Drug use or addiction can affect your job performance, making it a concern for many employers. If your job is taking care of kids in a large organization, you are expected to not show up to work drunk, on drugs, or in need of a cigarette. This is because you are a role model for the kids that you take care of, and their safety is in your hands– if a child gets injured through your negligence, you and the company you work for can be held liable. If you are working in a more physical job it makes sense that you will be tested for drugs after any major injury as most workers compensation will not pay for an injury if it is found that the employee was impaired in some way.
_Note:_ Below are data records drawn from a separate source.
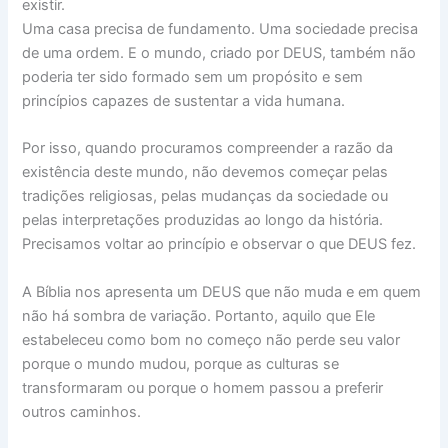
existir.
Uma casa precisa de fundamento. Uma sociedade precisa
de uma ordem. E o mundo, criado por DEUS, também não
poderia ter sido formado sem um propósito e sem
princípios capazes de sustentar a vida humana.
Por isso, quando procuramos compreender a razão da
existência deste mundo, não devemos começar pelas
tradições religiosas, pelas mudanças da sociedade ou
pelas interpretações produzidas ao longo da história.
Precisamos voltar ao princípio e observar o que DEUS fez.
A Bíblia nos apresenta um DEUS que não muda e em quem
não há sombra de variação. Portanto, aquilo que Ele
estabeleceu como bom no começo não perde seu valor
porque o mundo mudou, porque as culturas se
transformaram ou porque o homem passou a preferir
outros caminhos.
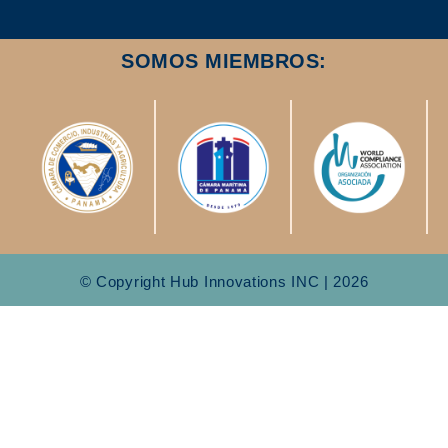
SOMOS MIEMBROS:
© Copyright Hub Innovations INC | 2026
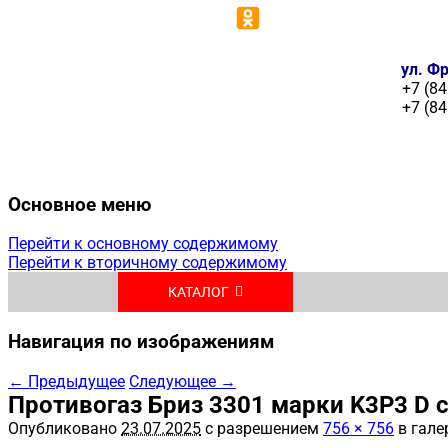
ул. Фр
+7 (84
+7 (84
Основное меню
Перейти к основному содержимому
Перейти к вторичному содержимому
КАТАЛОГ
Навигация по изображениям
← Предыдущее
Следующее →
Противогаз Бриз 3301 марки K3P3 D
Опубликовано
23.07.2025
с разрешением
756 × 756
в гале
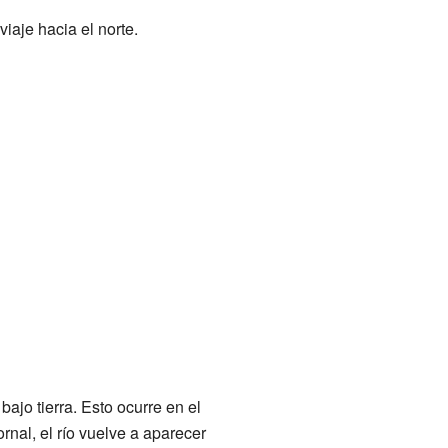
viaje hacia el norte.
ajo tierra. Esto ocurre en el
nal, el río vuelve a aparecer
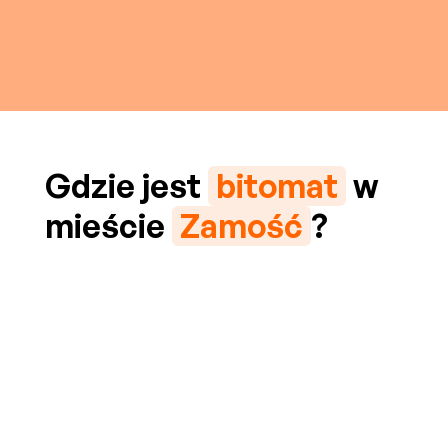
Gdzie jest
bitomat
w
mieście
Zamość
?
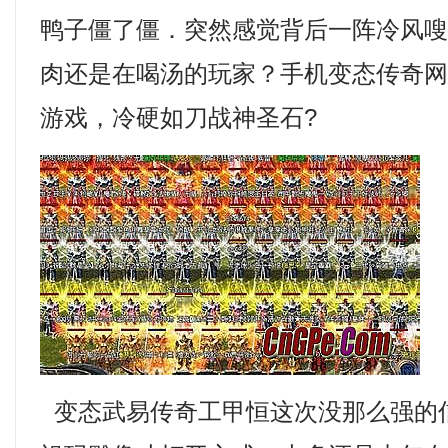
鸭子僵了僵．突然感觉背后一阵冷风
肉还是在喝汤的玩家？手机变态传奇
游戏，冷硬如刀战神圣石?
变态武易传奇工甲恒这次没那么强的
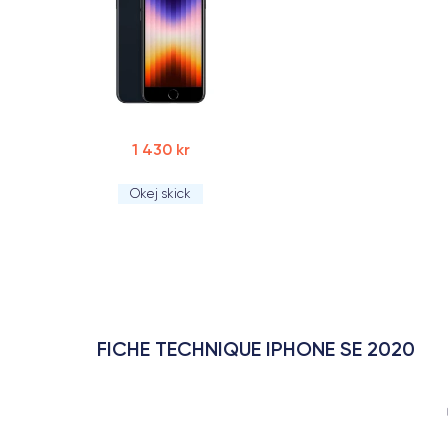
1 430 kr
Okej skick
FICHE TECHNIQUE IPHONE SE 2020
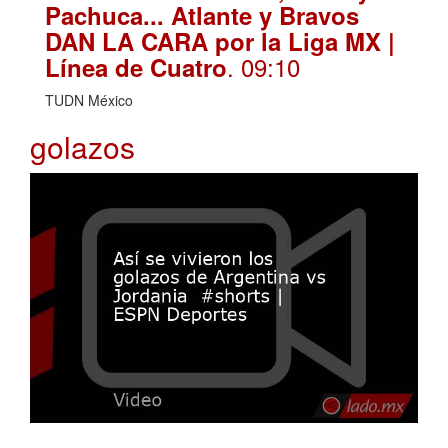
Pachuca... Atlante y Bravos
DAN LA CARA por la Liga MX |
. 09:10
Línea de Cuatro
TUDN México
golazos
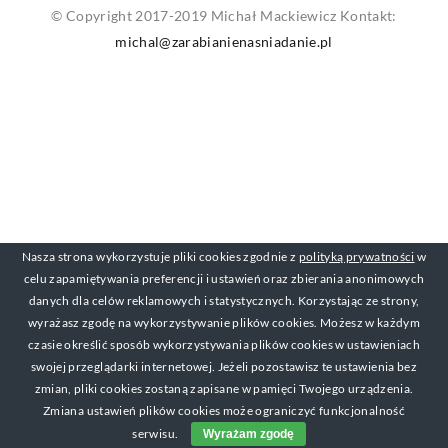
© Copyright 2017-2019 Michał Mackiewicz Kontakt:
michal@zarabianienasniadanie.pl
Nasza strona wykorzystuje pliki cookies zgodnie z
polityką prywatności
w
celu zapamiętywania preferencji i ustawień oraz zbierania anonimowych
danych dla celów reklamowych i statystycznych. Korzystając ze strony,
wyrażasz zgodę na wykorzystywanie plików cookies. Możesz w każdym
czasie określić sposób wykorzystywania plików cookies w ustawieniach
swojej przeglądarki internetowej. Jeżeli pozostawisz te ustawienia bez
zmian, pliki cookies zostaną zapisane w pamięci Twojego urządzenia.
Zmiana ustawień plików cookies może ograniczyć funkcjonalność
serwisu.
Wyrażam zgodę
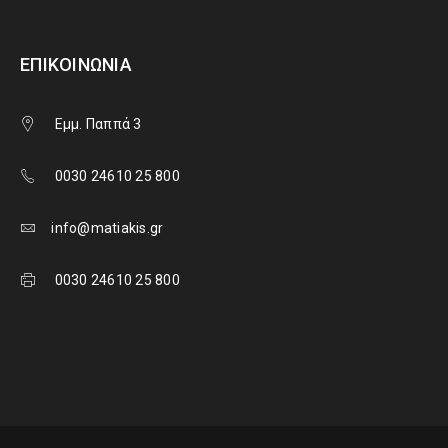
ΕΠΙΚΟΙΝΩΝΊΑ
Εμμ. Παππά 3
0030 24610 25 800
info@matiakis.gr
0030 24610 25 800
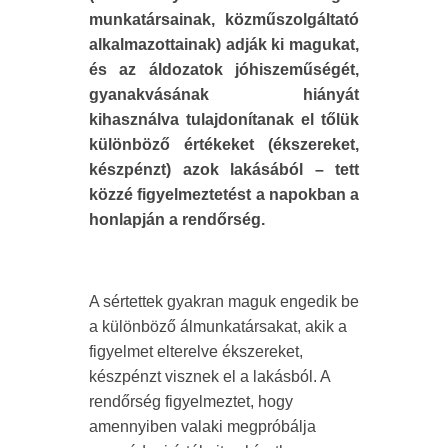
munkatársainak, közműszolgáltató
alkalmazottainak) adják ki magukat,
és az áldozatok jóhiszeműségét,
gyanakvásának hiányát
kihasználva tulajdonítanak el tőlük
különböző értékeket (ékszereket,
készpénzt) azok lakásából – tett
közzé figyelmeztetést a napokban a
honlapján a rendőrség.
A sértettek gyakran maguk engedik be
a különböző álmunkatársakat, akik a
figyelmet elterelve ékszereket,
készpénzt visznek el a lakásból. A
rendőrség figyelmeztet, hogy
amennyiben valaki megpróbálja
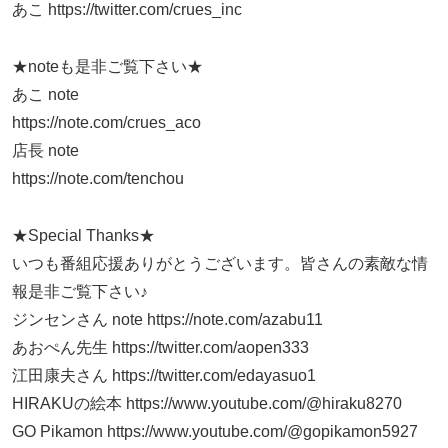
あこ https://twitter.com/crues_inc
★noteも是非ご覧下さい★
あこ note
https://note.com/crues_aco
店長 note
https://note.com/tenchou
★Special Thanks★
いつも番組応援ありがとうございます。皆さんの素敵な情
報是非ご覧下さい♪
ジンセンさん note https://note.com/azabu11
あおぺん先生 https://twitter.com/aopen333
江田康夫さん https://twitter.com/edayasuo1
HIRAKUの絵本 https://www.youtube.com/@hiraku8270
GO Pikamon https://www.youtube.com/@gopikamon5927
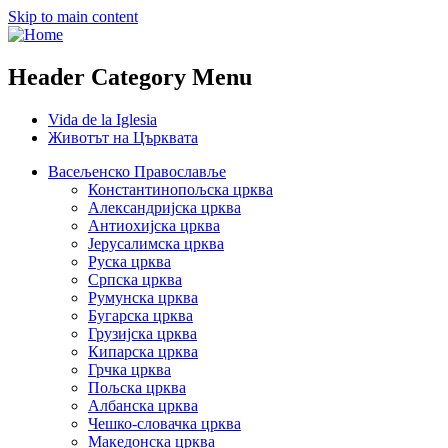
Skip to main content
Header Category Menu
Vida de la Iglesia
Животът на Църквата
Васељенско Православље
Константинопољска црква
Александријска црква
Антиохијска црква
Јерусалимска црква
Руска црква
Српска црква
Румунска црква
Бугарска црква
Грузијска црква
Кипарска црква
Грчка црква
Пољска црква
Албанска црква
Чешко-словачка црква
Македонска црква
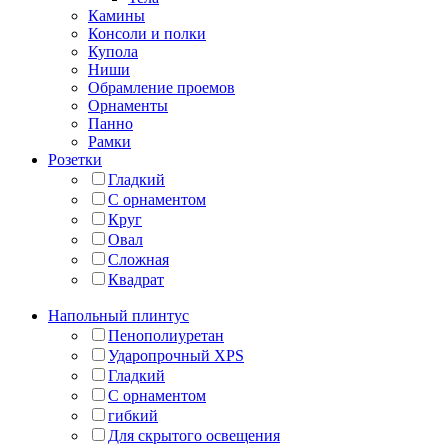
Камины
Консоли и полки
Купола
Ниши
Обрамление проемов
Орнаменты
Панно
Рамки
Розетки
Гладкий
С орнаментом
Круг
Овал
Сложная
Квадрат
Напольный плинтус
Пенополиуретан
Ударопрочный XPS
Гладкий
С орнаментом
гибкий
Для скрытого освещения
This means that if you work for a hospital or a kitchen, even if there is not regular drug testing done, if you get injured you are likely to face a drug test when your injury is treated.
Drugs in an office are a little more tricky, but managers should always refer back to the company handbook and their management training for help in such situations. Many offices these days perform drug tests and will ask workers to test for drugs on a regular or random basis. It can be a sensitive matter, but when someone is on drugs and is in violation of the company policy they will need to be approached and their behavior discussed. In such a case, managers should tell them upfront what is going on, why they are in violation and that they will not be arrested, but what the consequences will be if the suspicions are found to be true.
The reason workplace drug tests are considered legal for the most part is because it is allowed for federal offices to give their employees drug tests. Some states have also passed specific laws making it undeniably legal for private companies to also drug test their employees. Any managers who need clarification of handbook policies or advice about handling suspicions about drug use on the job should consult their HR department and, if necessary, their legal counsel. It’s also a good idea to consult HR in how to deal with employees who are returning to work after undergoing drug rehab or other addiction treatment programs.